Social. In order to maintain the
cohesion of their communities, congregants look to their rabbis as the
focal point of their loyalty and as linchpins of congregational
stability.
The power differential between rabbi and congregant becomes especially clear when the clergy abuse comes to light. Congregants commonly react by denying the abuse, scapegoating the victim, and defending the rabbi. A rabbi who allows a congregation to blame a victim in order to protect himself is continuing to abuse his power. A community that participates in this kind of scapegoating becomes complicit in this abuse.
Why do community members become complicit?
In cases of clergy abuse, most congregants experience a cognitive dissonance between their previous beliefs about the rabbi’s trustworthiness and new information about what the rabbi has done.
On the one hand, they believe in the spiritual authority, moral example, and professional leadership of their rabbi, and they are attached to him as a beloved figure. On the other hand, they must come to terms with the fact that the rabbi may have spiritually manipulated a congregant, broken professional boundaries, and caused harm to a vulnerable person.
Cognitive psychologist Art Markman writes that, in cases of clergy abuse, many people resolve the tension of this cognitive dissonance by supporting the clergy person and blaming the victim because “the belief that clergy are good and powerful is so strong that it is easier for many people…to try to resolve this dissonance by denigrating the people who come forward.”

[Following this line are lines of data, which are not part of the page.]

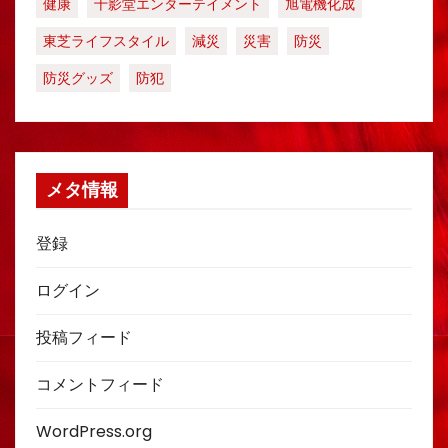
健康
十影堂エンターテイメント
旭電機化成
東芝ライフスタイル
減災
災害
防災
防災グッズ
防犯
メタ情報
登録
ログイン
投稿フィード
コメントフィード
WordPress.org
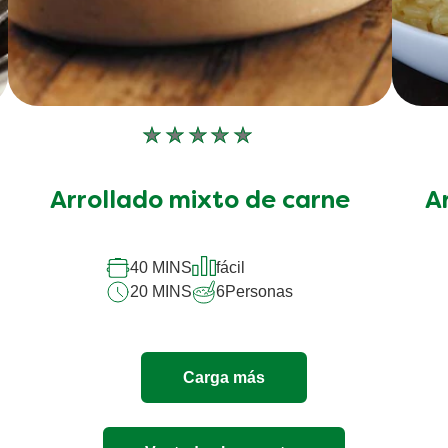
No
se
han
Arrollado mixto de carne
A
enviado
calificaciones
para
este
40 MINS
fácil
recipe
20 MINS
6
Personas
Carga más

Thus, congregants commonly err on the side of maintaining their idealized view of their rabbi. As a result, they will deny that the rabbi did anything wrong and blame the victim for the rabbi’s actions. Rabbi Gross Schaefer notes, “No one wants to hear that a beloved clergy person has acted inappropriately. Other rabbis, either within the institution or outside, keep their distance and their mouths closed. And other institutional members usually shun, and begin blaming, the victim.”
Professor Diana Garland, Dean of the Baylor University School of Social Work, discovered similar patterns in her 2009 cross-denominational work on clergy sexual misconduct and described the resulting impact on victims in these succinct terms: “Victims were ‘hurt’ by a religious leader, but they were ‘destroyed’ by the congregation.”
Given a rabbi’s power and authority in a community, any relationship between a rabbi and a congregant is, by its nature, an abuse of power. It is never an “affair.” It cannot be a relationship of equals. To deny the abuse and to blame the victim only revictimizes the very people who need our support.
We must do better — not only for the healing of those who have already been victimized, but for the safety of us all.